§ TEXTO DO DOCUMENTO:
O propósito principal deste artigo não é usar o termo "fariseu" no seu sentido popular, estigmatizado e pejorativo, mas procurar ter uma idéia histórica de quem eram realmente os fariseus com quem Jesus conviveu, e quais teriam sido os seus possíveis erros e acertos.
Para tanto, proponho dois textos para leitura. O primeiro é de Philip Yancey, em "O Jesus Que Eu Nunca Conheci", Ed. Vida, 2001, págs. 64/67, comentando sobre as diferentes facções religiosas entre os judeus do século I.
"Os essênios eram os mais separados de todos. Pacifistas, não resistiam ativamente a Herodes ou aos romanos, mas antes retiravam-se para comunidades monacais nas cavernas de um deserto estéril. Convencidos de que a invasão romana viera como castigo por seu fracasso em guardar a Lei, dedicavam-se à pureza. Os essênios tomavam banhos rituais todos os dias, mantinham uma dieta restrita, não defecavam no sábado, não usavam jóias, não juravam e tinham todos os bens materiais em comum. Esperavam que a sua fidelidade incentivasse o advento do Messias.

§ REGISTROS FORNECIDOS:
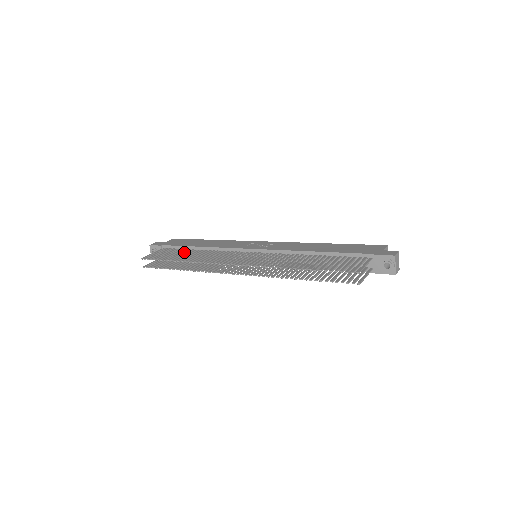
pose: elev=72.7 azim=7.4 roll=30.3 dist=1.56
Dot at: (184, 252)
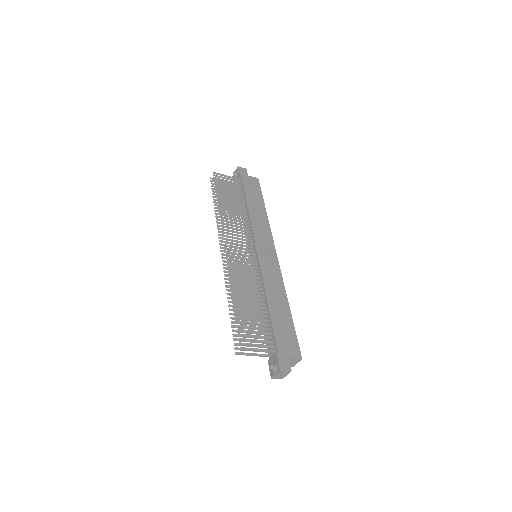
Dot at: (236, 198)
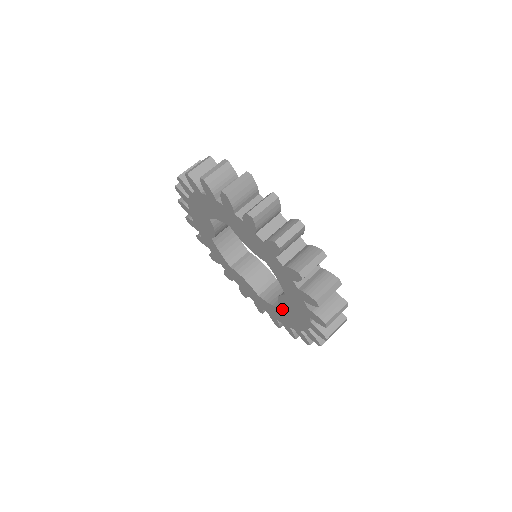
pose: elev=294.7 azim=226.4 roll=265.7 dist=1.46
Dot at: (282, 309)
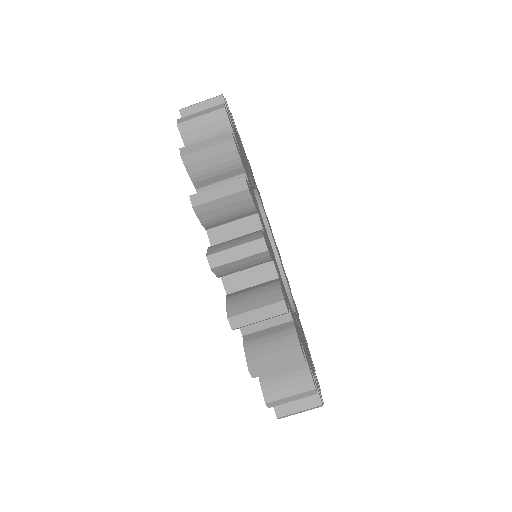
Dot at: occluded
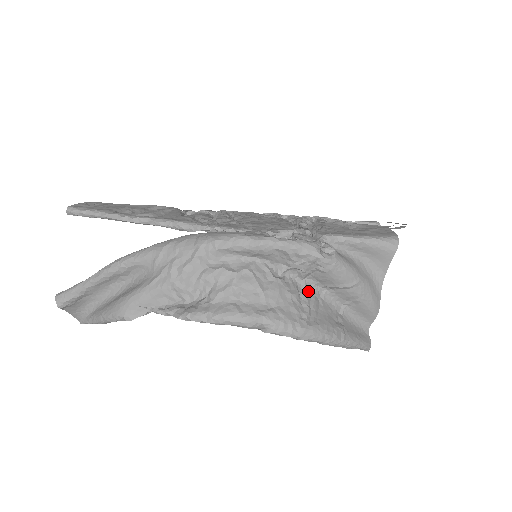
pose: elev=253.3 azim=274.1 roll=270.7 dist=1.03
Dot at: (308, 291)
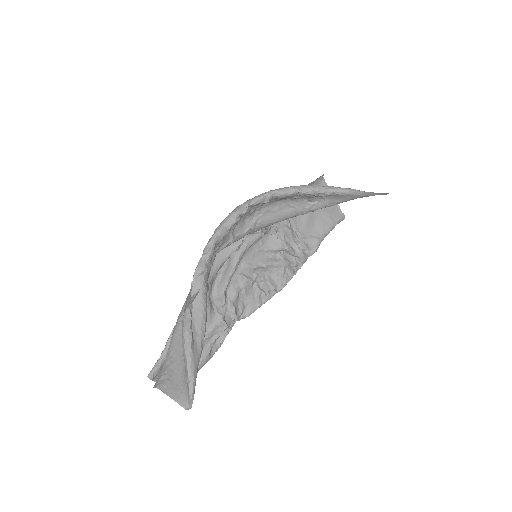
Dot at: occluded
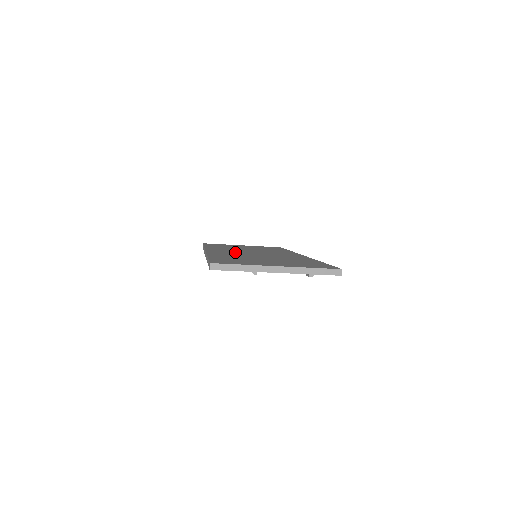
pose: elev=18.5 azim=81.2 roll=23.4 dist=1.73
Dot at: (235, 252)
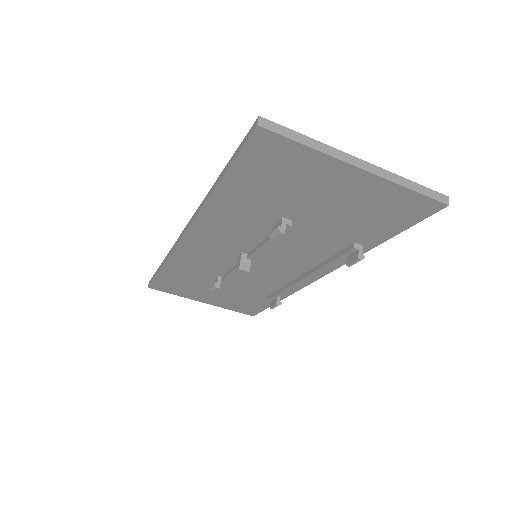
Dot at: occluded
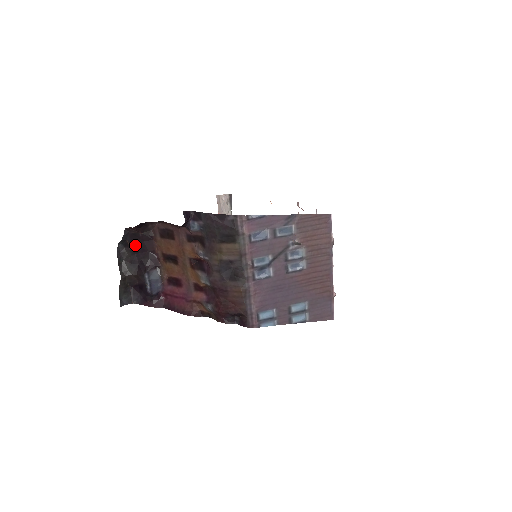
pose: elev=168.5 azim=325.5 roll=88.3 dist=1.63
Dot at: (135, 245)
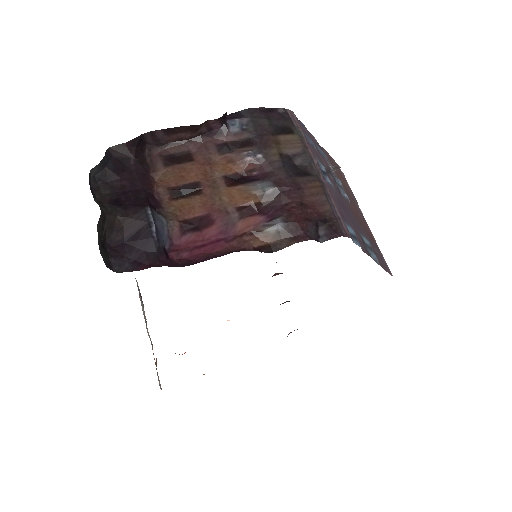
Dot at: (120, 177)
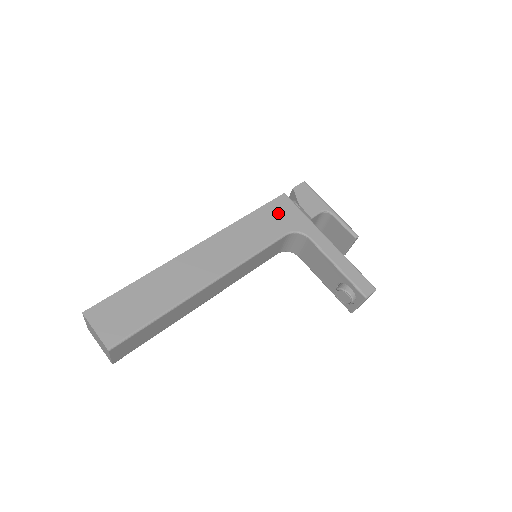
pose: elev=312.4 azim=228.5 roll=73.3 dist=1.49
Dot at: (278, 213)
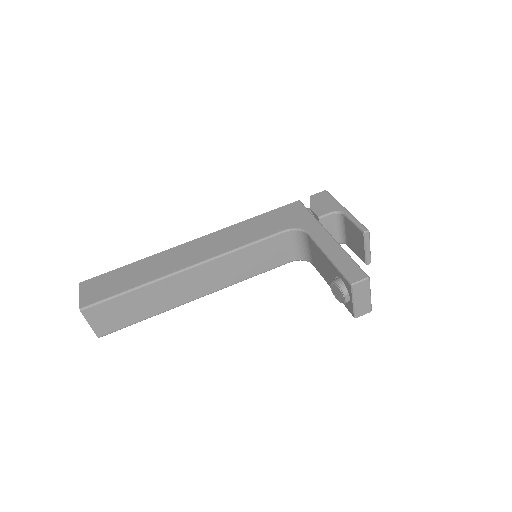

§ TAREFA PROPOSTA 1:
Reproduza literalmente as linhas dos registros desde a que contém "pose: elev=168.5 azim=325.5" até o fim dos registros, incluídas ambas as extremidades. Omita as figuras na resposta.
§ TAREFA PROPOSTA 2:
Escreva a continuação do texto sobre os fariseus a partir da última frase apresentada.

§ RESULTADO DA TAREFA 1:
pose: elev=168.5 azim=325.5 roll=88.3 dist=1.63
Dot at: (135, 245)
Dot at: (120, 177)
pose: elev=312.4 azim=228.5 roll=73.3 dist=1.49
Dot at: (278, 213)

§ RESULTADO DA TAREFA 2:
Os zelotes, representantes de uma estratégia diferente de separativismo, advogavam a revolta armada para expulsar os estrangeiros impuros. Um ramo dos zelotes especializava-se em atos de terrorismo político contra os romanos, enquanto outro operava como uma espécie de "polícia moral" para manter os judeus na linha. Em uma primeira versão de purificação étnica, os zelotes declaravam que qualquer pessoa que se casasse com um indivíduo de outra raça seria linchado. Durante os anos do ministério de Jesus, observadores certamente notaram que em seu grupo de discípulos estava Simão, o Zelote. Por outro lado, os contatos sociais de Jesus com os gentios e com os estrangeiros, sem mencionar parábolas como a do bom samaritano, deveriam ter levado à fúria os zelotes extremados.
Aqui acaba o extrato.